■ **YOUR TASK**: Reproduce the lines of each of the records below, switching "point_idx" to "point_id" and keeping everything else unchanged.

Items from a dataset
####
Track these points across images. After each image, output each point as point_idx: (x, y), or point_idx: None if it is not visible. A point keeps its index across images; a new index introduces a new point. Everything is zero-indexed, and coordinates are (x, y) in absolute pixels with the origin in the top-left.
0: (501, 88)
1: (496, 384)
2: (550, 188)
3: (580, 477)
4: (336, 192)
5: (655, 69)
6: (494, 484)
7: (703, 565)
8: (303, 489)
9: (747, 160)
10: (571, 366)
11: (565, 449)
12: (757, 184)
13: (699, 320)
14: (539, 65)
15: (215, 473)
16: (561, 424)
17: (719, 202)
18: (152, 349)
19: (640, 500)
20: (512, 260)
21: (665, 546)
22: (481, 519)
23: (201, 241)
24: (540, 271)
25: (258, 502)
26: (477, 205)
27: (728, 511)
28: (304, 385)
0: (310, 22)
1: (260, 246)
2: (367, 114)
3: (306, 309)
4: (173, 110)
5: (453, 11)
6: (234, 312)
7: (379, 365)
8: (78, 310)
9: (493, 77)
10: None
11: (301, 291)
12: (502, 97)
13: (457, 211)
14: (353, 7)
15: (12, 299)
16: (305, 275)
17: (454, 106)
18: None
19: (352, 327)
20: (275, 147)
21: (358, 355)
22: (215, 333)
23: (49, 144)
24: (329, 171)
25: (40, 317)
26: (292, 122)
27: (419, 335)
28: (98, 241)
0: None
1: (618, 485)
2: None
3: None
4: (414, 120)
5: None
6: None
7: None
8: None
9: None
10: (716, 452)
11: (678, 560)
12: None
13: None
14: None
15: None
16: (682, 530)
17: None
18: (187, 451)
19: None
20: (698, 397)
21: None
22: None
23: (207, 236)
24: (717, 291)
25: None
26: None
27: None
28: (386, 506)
####
■ **SOLVED EXERCISE**:
Track these points across images. After each image, output each point as point_id: (x, y), or point_id: None if it is not visible. A point keeps its index across images; a new index introduces a new point. Everything is zero-indexed, and coordinates are (x, y) in absolute pixels with the origin in the top-left.
0: (501, 88)
1: (496, 384)
2: (550, 188)
3: (580, 477)
4: (336, 192)
5: (655, 69)
6: (494, 484)
7: (703, 565)
8: (303, 489)
9: (747, 160)
10: (571, 366)
11: (565, 449)
12: (757, 184)
13: (699, 320)
14: (539, 65)
15: (215, 473)
16: (561, 424)
17: (719, 202)
18: (152, 349)
19: (640, 500)
20: (512, 260)
21: (665, 546)
22: (481, 519)
23: (201, 241)
24: (540, 271)
25: (258, 502)
26: (477, 205)
27: (728, 511)
28: (304, 385)
0: (310, 22)
1: (260, 246)
2: (367, 114)
3: (306, 309)
4: (173, 110)
5: (453, 11)
6: (234, 312)
7: (379, 365)
8: (78, 310)
9: (493, 77)
10: None
11: (301, 291)
12: (502, 97)
13: (457, 211)
14: (353, 7)
15: (12, 299)
16: (305, 275)
17: (454, 106)
18: None
19: (352, 327)
20: (275, 147)
21: (358, 355)
22: (215, 333)
23: (49, 144)
24: (329, 171)
25: (40, 317)
26: (292, 122)
27: (419, 335)
28: (98, 241)
0: None
1: (618, 485)
2: None
3: None
4: (414, 120)
5: None
6: None
7: None
8: None
9: None
10: (716, 452)
11: (678, 560)
12: None
13: None
14: None
15: None
16: (682, 530)
17: None
18: (187, 451)
19: None
20: (698, 397)
21: None
22: None
23: (207, 236)
24: (717, 291)
25: None
26: None
27: None
28: (386, 506)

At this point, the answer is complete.